Trish is an avid tennis player who hasn't yet been won over to the light side! She's tried pickleball a couple of times, but for now she's sticking to the strings. We're working on her though. While she went off to a league tennis match, Ky and I found the closest pickleball courts. They are listed on Places2Play as as "West Vancouver Outside Court", but there was no contact number and just a rough address.
We found the courts, and decided that they might be named Altamont Park due to being nestled in a typical neighborhood called Altamont. As is somewhat common these days, one tennis court has been converted to 3 pickleball-only courts. There is plenty of space all around, and one tennis court remains, and it has lines for one more pickleball court. It is a nice set of courts with a good surface surrounded by trees for windbreaks. Be sure to take your own balls and paddles and bring a foursome or plan to play singles. Clearly, the community hasn't yet discovered them. It was a surprise to us that at 9 am on a Saturday, we had them all to ourselves for drilling and singles games.

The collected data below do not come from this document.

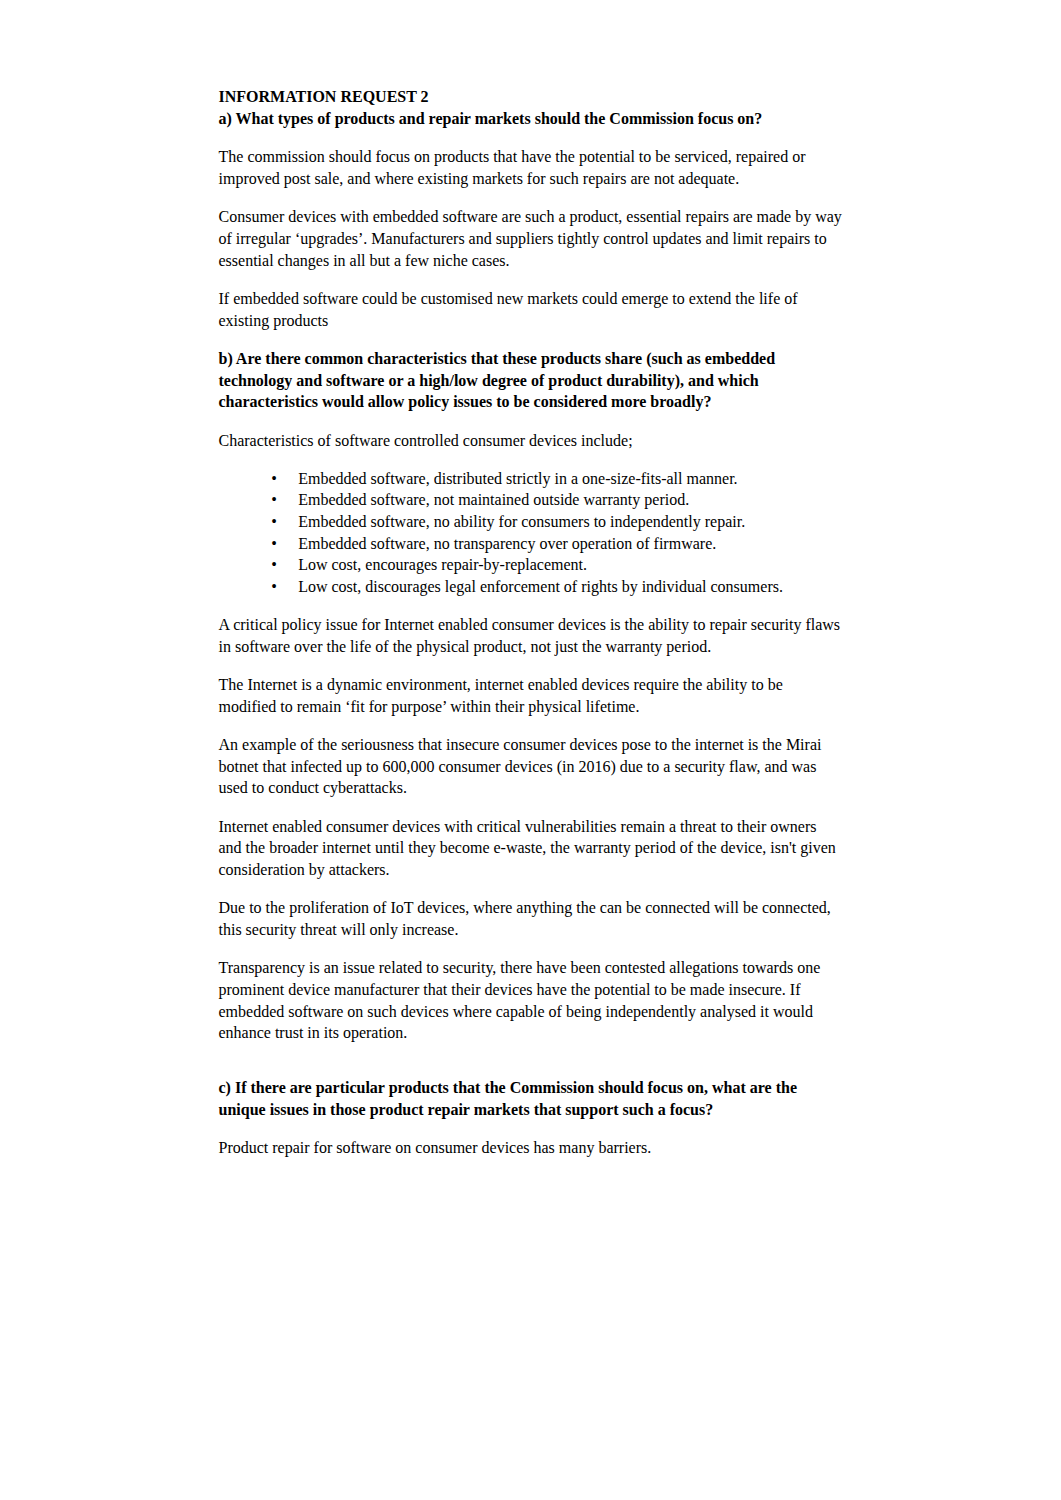INFORMATION REQUEST 2
a) What types of products and repair markets should the Commission focus on?
The commission should focus on products that have the potential to be serviced, repaired or improved post sale, and where existing markets for such repairs are not adequate.
Consumer devices with embedded software are such a product, essential repairs are made by way of irregular ‘upgrades’. Manufacturers and suppliers tightly control updates and limit repairs to essential changes in all but a few niche cases.
If embedded software could be customised new markets could emerge to extend the life of existing products
b) Are there common characteristics that these products share (such as embedded technology and software or a high/low degree of product durability), and which characteristics would allow policy issues to be considered more broadly?
Characteristics of software controlled consumer devices include;
Embedded software, distributed strictly in a one-size-fits-all manner.
Embedded software, not maintained outside warranty period.
Embedded software, no ability for consumers to independently repair.
Embedded software, no transparency over operation of firmware.
Low cost, encourages repair-by-replacement.
Low cost, discourages legal enforcement of rights by individual consumers.
A critical policy issue for Internet enabled consumer devices is the ability to repair security flaws in software over the life of the physical product, not just the warranty period.
The Internet is a dynamic environment, internet enabled devices require the ability to be modified to remain ‘fit for purpose’ within their physical lifetime.
An example of the seriousness that insecure consumer devices pose to the internet is the Mirai botnet that infected up to 600,000 consumer devices (in 2016) due to a security flaw, and was used to conduct cyberattacks.
Internet enabled consumer devices with critical vulnerabilities remain a threat to their owners and the broader internet until they become e-waste, the warranty period of the device, isn't given consideration by attackers.
Due to the proliferation of IoT devices, where anything the can be connected will be connected, this security threat will only increase.
Transparency is an issue related to security, there have been contested allegations towards one prominent device manufacturer that their devices have the potential to be made insecure. If embedded software on such devices where capable of being independently analysed it would enhance trust in its operation.
c) If there are particular products that the Commission should focus on, what are the unique issues in those product repair markets that support such a focus?
Product repair for software on consumer devices has many barriers.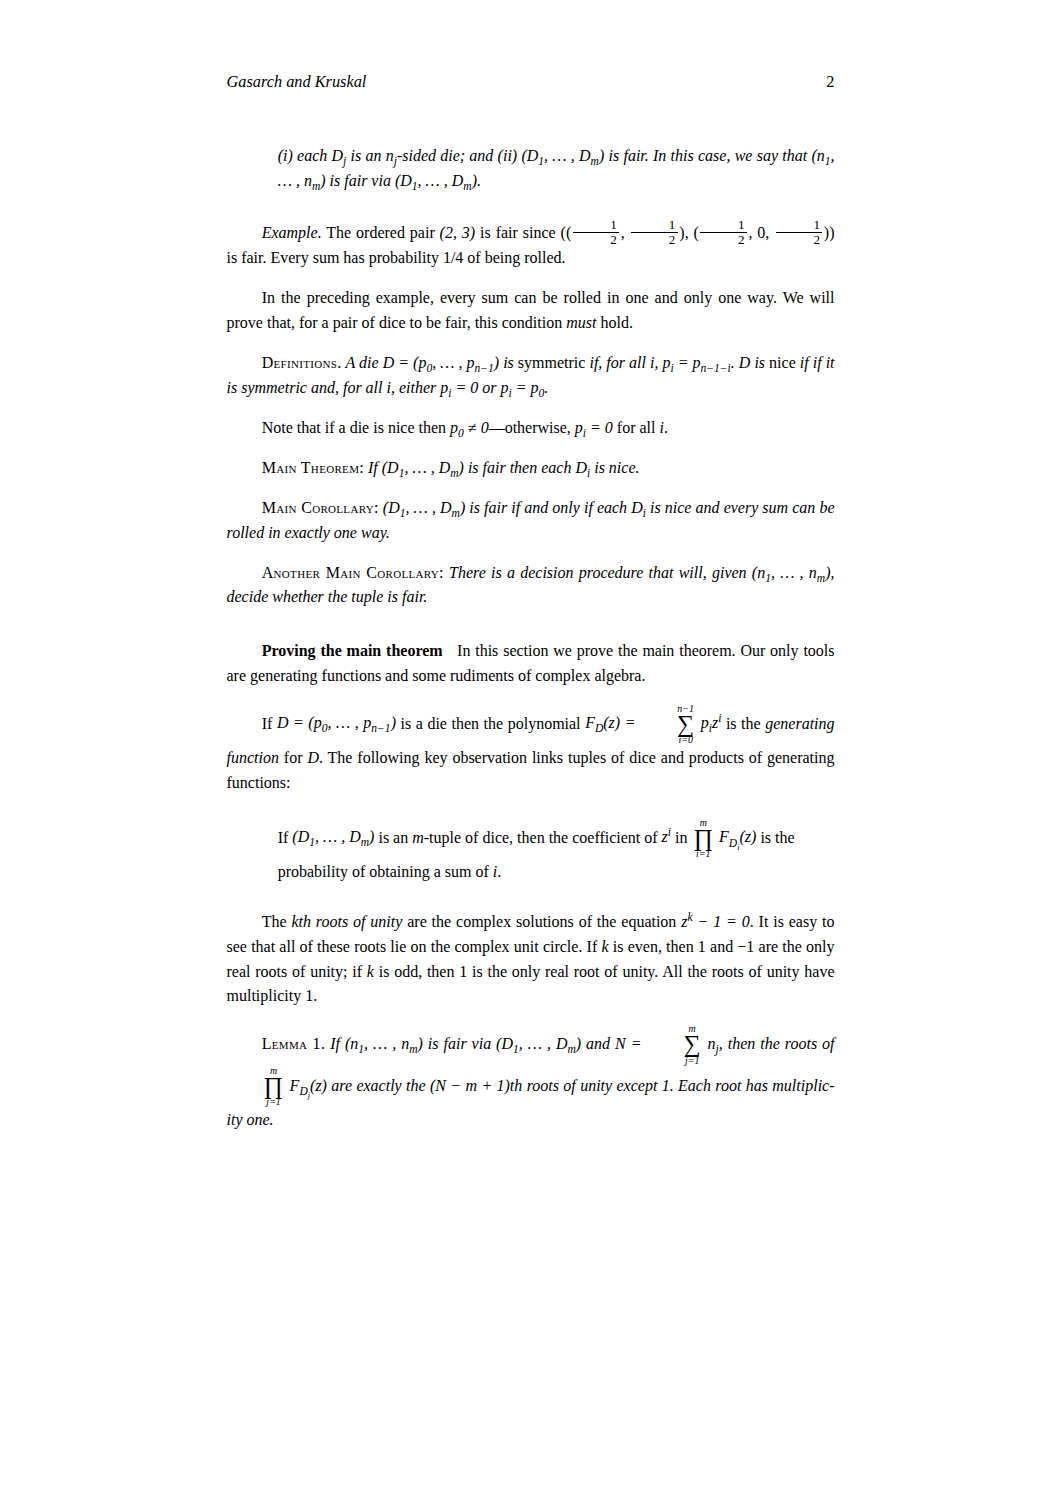Gasarch and Kruskal 2
(i) each Dj is an nj-sided die; and (ii) (D1, … , Dm) is fair. In this case, we say that (n1, … , nm) is fair via (D1, … , Dm).
Example. The ordered pair (2, 3) is fair since ((12, 12), (12, 0, 12)) is fair. Every sum has probability 1/4 of being rolled.
In the preceding example, every sum can be rolled in one and only one way. We will prove that, for a pair of dice to be fair, this condition must hold.
Definitions. A die D = (p0, … , pn−1) is symmetric if, for all i, pi = pn−1−i. D is nice if if it is symmetric and, for all i, either pi = 0 or pi = p0.
Note that if a die is nice then p0 ≠ 0—otherwise, pi = 0 for all i.
Main Theorem: If (D1, … , Dm) is fair then each Di is nice.
Main Corollary: (D1, … , Dm) is fair if and only if each Di is nice and every sum can be rolled in exactly one way.
Another Main Corollary: There is a decision procedure that will, given (n1, … , nm), decide whether the tuple is fair.
Proving the main theorem In this section we prove the main theorem. Our only tools are generating functions and some rudiments of complex algebra.
If D = (p0, … , pn−1) is a die then the polynomial FD(z) = n−1∑i=0 pizi is the generating function for D. The following key observation links tuples of dice and products of generating functions:
If (D1, … , Dm) is an m-tuple of dice, then the coefficient of zi in m∏i=1 FDi(z) is the probability of obtaining a sum of i.
The kth roots of unity are the complex solutions of the equation zk − 1 = 0. It is easy to see that all of these roots lie on the complex unit circle. If k is even, then 1 and −1 are the only real roots of unity; if k is odd, then 1 is the only real root of unity. All the roots of unity have multiplicity 1.
Lemma 1. If (n1, … , nm) is fair via (D1, … , Dm) and N = m∑j=1 nj, then the roots of m∏j=1 FDj(z) are exactly the (N − m + 1)th roots of unity except 1. Each root has multiplicity one.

Google Plus Code: 8RP4+V6 West Vancouver, British Columbia
Steve and Trish have a boat and on Saturday afternoon we set off with them from Lion's Bay Marina. We headed south to a point near their home to drop in a crab pot in hopes of a crustacean or two for the evening's dinner. The afternoon started off soggy and drizzly, clearly a great day to be out on a boat :-P We laughed in the face of the spitting rain which made us look a bit like drowned rats. The wind puffed out our jackets making us all look like Pillsbury Dough Boys and Girls. The weather forecast showed that it would be clearing, and we were all thrilled when the forecaster was proved correct.

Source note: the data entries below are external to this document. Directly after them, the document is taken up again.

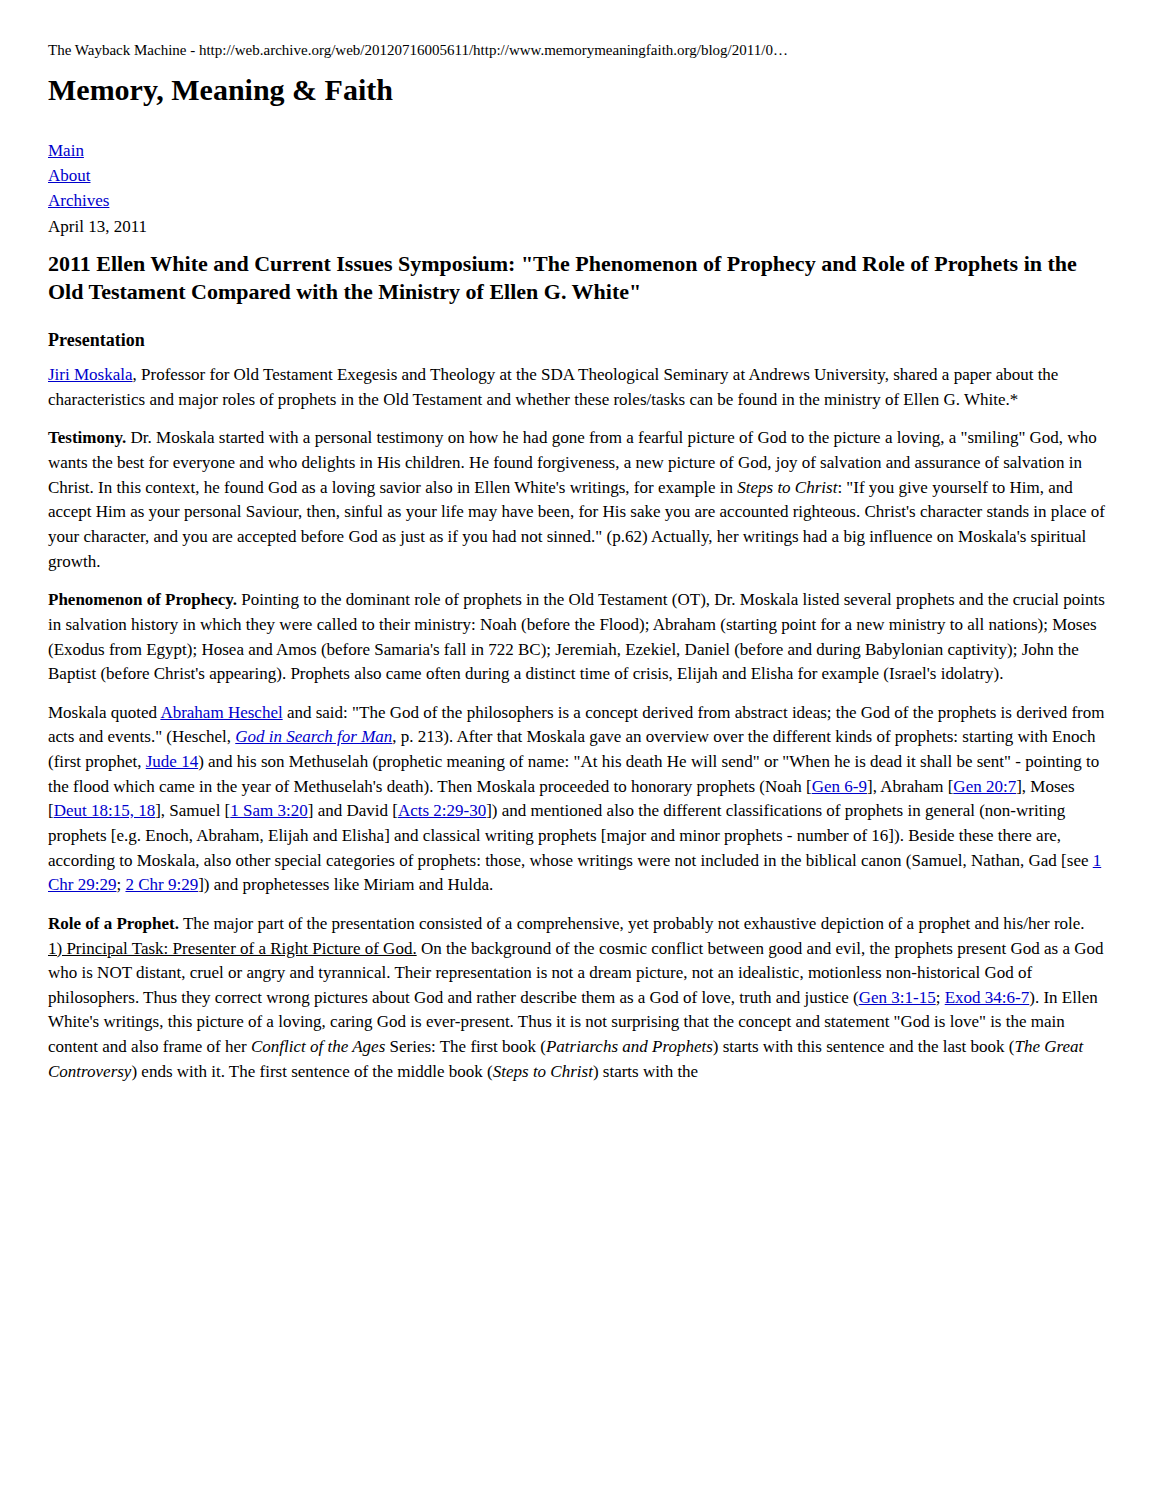The Wayback Machine - http://web.archive.org/web/20120716005611/http://www.memorymeaningfaith.org/blog/2011/0…
Memory, Meaning & Faith
Main
About
Archives
April 13, 2011
2011 Ellen White and Current Issues Symposium: "The Phenomenon of Prophecy and Role of Prophets in the Old Testament Compared with the Ministry of Ellen G. White"
Presentation
Jiri Moskala, Professor for Old Testament Exegesis and Theology at the SDA Theological Seminary at Andrews University, shared a paper about the characteristics and major roles of prophets in the Old Testament and whether these roles/tasks can be found in the ministry of Ellen G. White.*
Testimony. Dr. Moskala started with a personal testimony on how he had gone from a fearful picture of God to the picture a loving, a "smiling" God, who wants the best for everyone and who delights in His children. He found forgiveness, a new picture of God, joy of salvation and assurance of salvation in Christ. In this context, he found God as a loving savior also in Ellen White's writings, for example in Steps to Christ: "If you give yourself to Him, and accept Him as your personal Saviour, then, sinful as your life may have been, for His sake you are accounted righteous. Christ's character stands in place of your character, and you are accepted before God as just as if you had not sinned." (p.62) Actually, her writings had a big influence on Moskala's spiritual growth.
Phenomenon of Prophecy. Pointing to the dominant role of prophets in the Old Testament (OT), Dr. Moskala listed several prophets and the crucial points in salvation history in which they were called to their ministry: Noah (before the Flood); Abraham (starting point for a new ministry to all nations); Moses (Exodus from Egypt); Hosea and Amos (before Samaria's fall in 722 BC); Jeremiah, Ezekiel, Daniel (before and during Babylonian captivity); John the Baptist (before Christ's appearing). Prophets also came often during a distinct time of crisis, Elijah and Elisha for example (Israel's idolatry).
Moskala quoted Abraham Heschel and said: "The God of the philosophers is a concept derived from abstract ideas; the God of the prophets is derived from acts and events." (Heschel, God in Search for Man, p. 213). After that Moskala gave an overview over the different kinds of prophets: starting with Enoch (first prophet, Jude 14) and his son Methuselah (prophetic meaning of name: "At his death He will send" or "When he is dead it shall be sent" - pointing to the flood which came in the year of Methuselah's death). Then Moskala proceeded to honorary prophets (Noah [Gen 6-9], Abraham [Gen 20:7], Moses [Deut 18:15, 18], Samuel [1 Sam 3:20] and David [Acts 2:29-30]) and mentioned also the different classifications of prophets in general (non-writing prophets [e.g. Enoch, Abraham, Elijah and Elisha] and classical writing prophets [major and minor prophets - number of 16]). Beside these there are, according to Moskala, also other special categories of prophets: those, whose writings were not included in the biblical canon (Samuel, Nathan, Gad [see 1 Chr 29:29; 2 Chr 9:29]) and prophetesses like Miriam and Hulda.
Role of a Prophet. The major part of the presentation consisted of a comprehensive, yet probably not exhaustive depiction of a prophet and his/her role.
1) Principal Task: Presenter of a Right Picture of God. On the background of the cosmic conflict between good and evil, the prophets present God as a God who is NOT distant, cruel or angry and tyrannical. Their representation is not a dream picture, not an idealistic, motionless non-historical God of philosophers. Thus they correct wrong pictures about God and rather describe them as a God of love, truth and justice (Gen 3:1-15; Exod 34:6-7). In Ellen White's writings, this picture of a loving, caring God is ever-present. Thus it is not surprising that the concept and statement "God is love" is the main content and also frame of her Conflict of the Ages Series: The first book (Patriarchs and Prophets) starts with this sentence and the last book (The Great Controversy) ends with it. The first sentence of the middle book (Steps to Christ) starts with the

We plied the waters of Howe Sound and made our way up to one of the finger inlets of Gambier Island. Trish and Steve belong to a club which owns five different waterfront properties, and we explored one of the gorgeous locations. Just above the small private marina, which comes complete with an outdoor kitchen and breathtaking views, there is one unusual amenity for the members. They have a very nice place to take a bath!

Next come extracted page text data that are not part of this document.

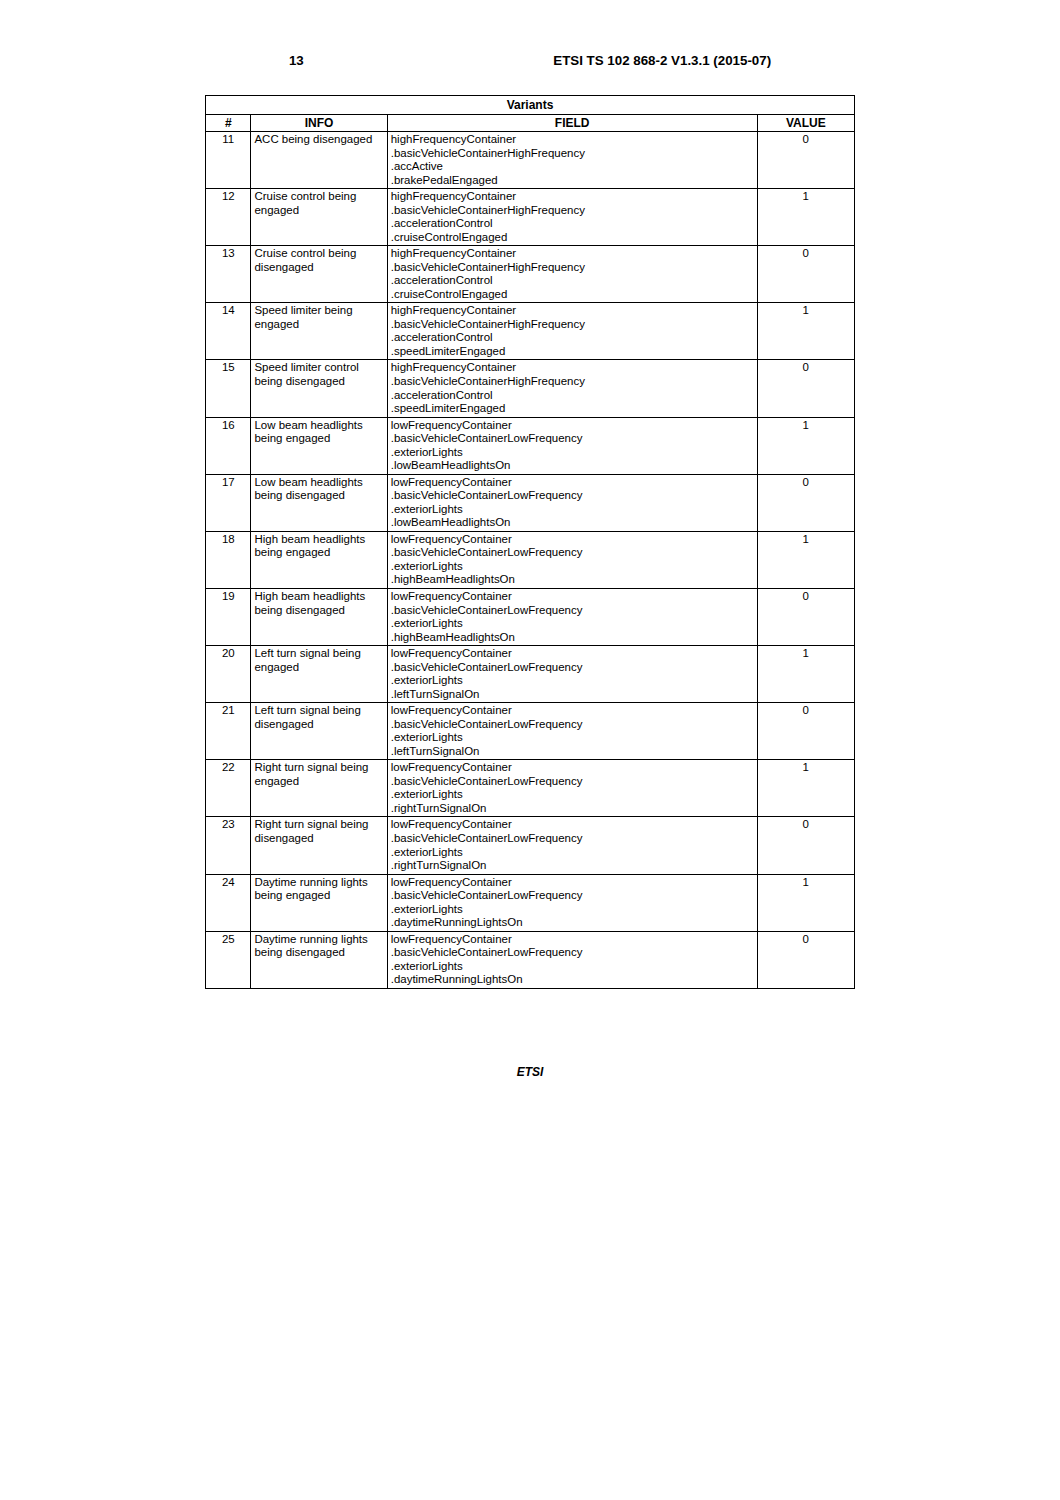13 ETSI TS 102 868-2 V1.3.1 (2015-07)
Variants
| # | INFO | FIELD | VALUE |
| --- | --- | --- | --- |
| 11 | ACC being disengaged | highFrequencyContainer .basicVehicleContainerHighFrequency .accActive .brakePedalEngaged | 0 |
| 12 | Cruise control being engaged | highFrequencyContainer .basicVehicleContainerHighFrequency .accelerationControl .cruiseControlEngaged | 1 |
| 13 | Cruise control being disengaged | highFrequencyContainer .basicVehicleContainerHighFrequency .accelerationControl .cruiseControlEngaged | 0 |
| 14 | Speed limiter being engaged | highFrequencyContainer .basicVehicleContainerHighFrequency .accelerationControl .speedLimiterEngaged | 1 |
| 15 | Speed limiter control being disengaged | highFrequencyContainer .basicVehicleContainerHighFrequency .accelerationControl .speedLimiterEngaged | 0 |
| 16 | Low beam headlights being engaged | lowFrequencyContainer .basicVehicleContainerLowFrequency .exteriorLights .lowBeamHeadlightsOn | 1 |
| 17 | Low beam headlights being disengaged | lowFrequencyContainer .basicVehicleContainerLowFrequency .exteriorLights .lowBeamHeadlightsOn | 0 |
| 18 | High beam headlights being engaged | lowFrequencyContainer .basicVehicleContainerLowFrequency .exteriorLights .highBeamHeadlightsOn | 1 |
| 19 | High beam headlights being disengaged | lowFrequencyContainer .basicVehicleContainerLowFrequency .exteriorLights .highBeamHeadlightsOn | 0 |
| 20 | Left turn signal being engaged | lowFrequencyContainer .basicVehicleContainerLowFrequency .exteriorLights .leftTurnSignalOn | 1 |
| 21 | Left turn signal being disengaged | lowFrequencyContainer .basicVehicleContainerLowFrequency .exteriorLights .leftTurnSignalOn | 0 |
| 22 | Right turn signal being engaged | lowFrequencyContainer .basicVehicleContainerLowFrequency .exteriorLights .rightTurnSignalOn | 1 |
| 23 | Right turn signal being disengaged | lowFrequencyContainer .basicVehicleContainerLowFrequency .exteriorLights .rightTurnSignalOn | 0 |
| 24 | Daytime running lights being engaged | lowFrequencyContainer .basicVehicleContainerLowFrequency .exteriorLights .daytimeRunningLightsOn | 1 |
| 25 | Daytime running lights being disengaged | lowFrequencyContainer .basicVehicleContainerLowFrequency .exteriorLights .daytimeRunningLightsOn | 0 |
ETSI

Our foursome rounded out the afternoon at Tapworks Brewing Company in the quaint town of Gibsons. The town boasts awards for the best tasting water in the world (2005) and Most Livable Community in the World" (under 20,000 population) in 2009. Although its on the mainland, you can only arrive there by ferry, boat or plane.
We had one more stop to make before heading home - to check on the crab pots. Skunked. No fish head takers. We couldn't be sad about it since the sun decided to make an appearance and warm us up.
Vancouver BC was as far north as we going on our Epic Pickleball Road Trip in North America. Our friends took us to the airport for the next portion of our journey which would require a plane. We have three great reasons to return though. Trish and Steve, and our Trusty 4Runner, which we left in Vancouver.
So, not too much to report in the way of pickleball for Vancouver, BC this trip, but that was due to our short time in the area. We'll be back! (Read that again in your best Arnold Schwarzenegger voice). We have an invitation to a place that was undergoing resurfacing, as well as playing with someone we met playing pickleball in far away Cabo San Lucas, Mexico. But the best reason will be to see our friends, Trish and Steve again! We're hoping they'll be ready to give pickleball another try by then ;-)
We're headed next to a place where NVZ stands for something very different than Non-Volley Zone. In England it stands for Nitrate Vulnerable Zones (areas designated as being at risk from agricultural nitrate pollution). They include about 55% of land in England. The pickleball NVZ is not as ecologically important, but it could be argued that the health benefits of being involved in such a fun active sport might be commensurate.